A Phase I Study of Abatacept in the Treatment of Patients With Steroid Refractory Chronic Graft Versus Host Disease (cGVHD)

This study is currently recruiting participants. (see Contacts and Locations)
Verified July 2014 by Dana-Farber Cancer Institute
Sponsor:
Collaborator:
Bristol-Myers Squibb
Information provided by (Responsible Party):
Jacalyn Rosenblatt, MD, Dana-Farber Cancer Institute
ClinicalTrials.gov Identifier:
NCT01954979
First received: September 27, 2013
Last updated: July 10, 2014
Last verified: July 2014
  Purpose

The participant is invited to take part in this study because they have chronic Graft versus Host Disease (cGVHD) that is not responding to standard treatment with steroids. This research study is a way of gaining new knowledge about the treatment of patients with cGVHD. This research study is evaluating a drug called abatacept.

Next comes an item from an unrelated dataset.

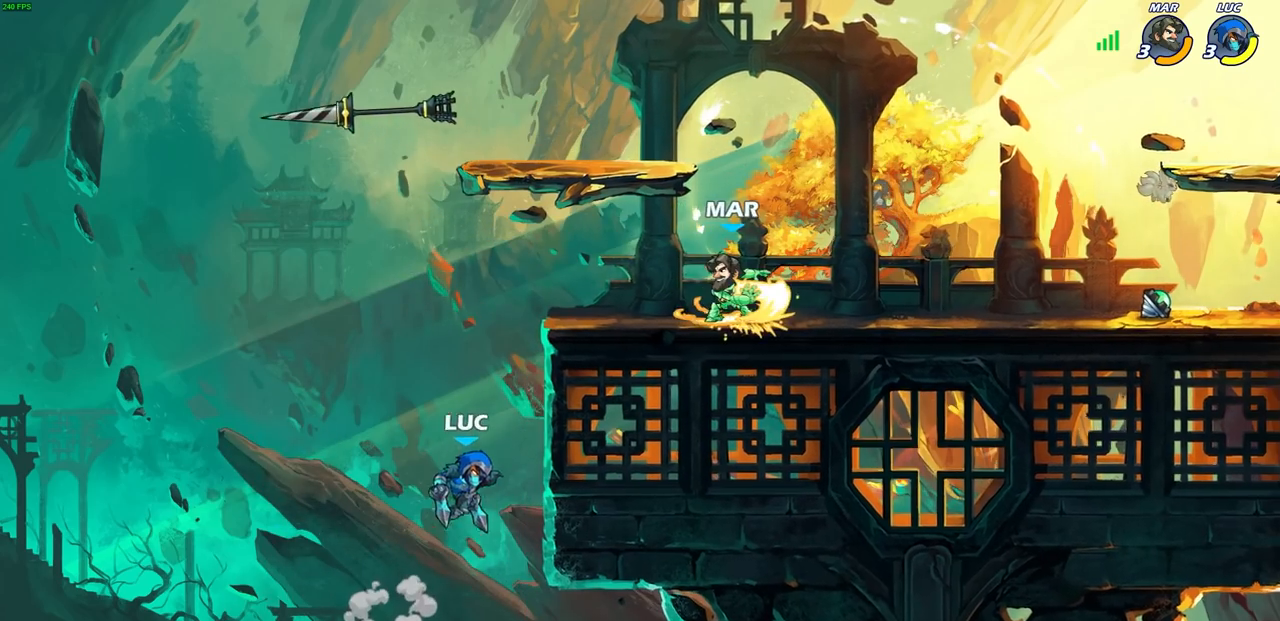
{"buttons": [], "left_stick": "center", "right_stick": "center", "events": [[200, "CROSS", "down"], [250, "CIRCLE", "down"], [283, "CROSS", "up"], [350, "CIRCLE", "up"], [367, "left_stick", "center"]]}
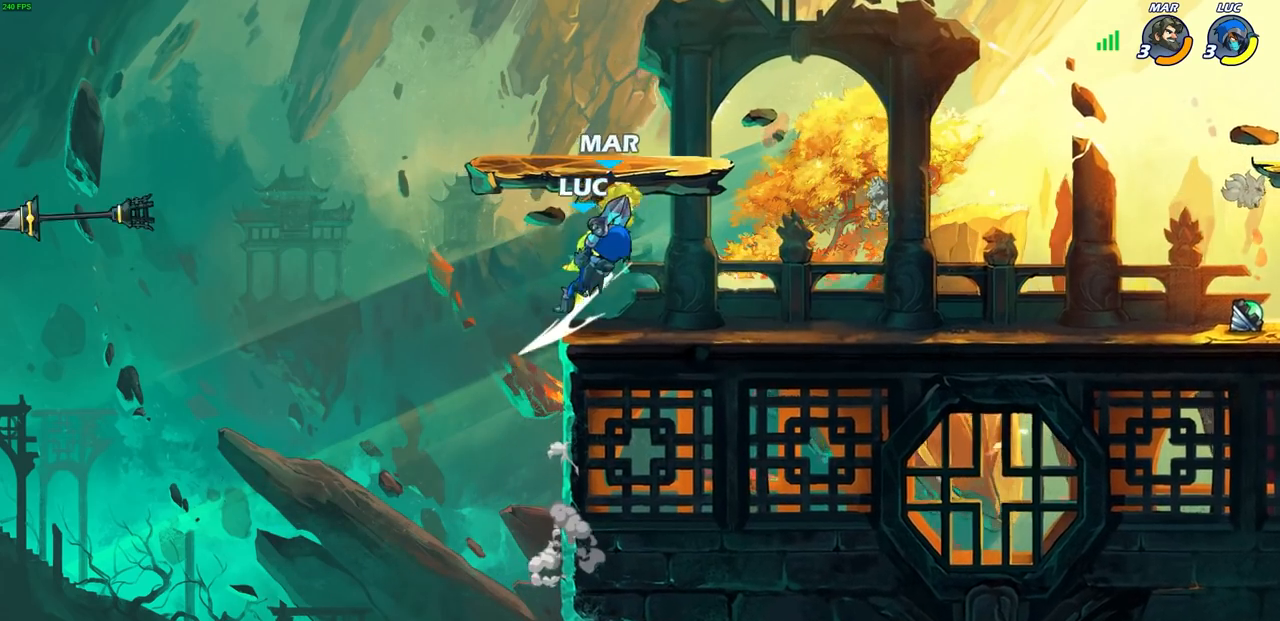
{"buttons": [], "left_stick": "down-right", "right_stick": "center", "events": [[267, "left_stick", "right"], [317, "left_stick", "down-right"]]}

Abatacept is a drug that alters and suppresses the immune system. Abatacept is approved by the Food and Drug Administration (FDA) for the treatment of moderate to severe active rheumatoid arthritis in adults and of severe juvenile idiopathic arthritis (JIA) in patients who have failed prior therapy with disease-modifying anti-rheumatic drugs (DMARDs). These are autoimmune conditions, ie caused by an overactive immune system that attacks normal tissues and organs. It is currently being tested in a variety of other autoimmune conditions. In this case it is considered experimental.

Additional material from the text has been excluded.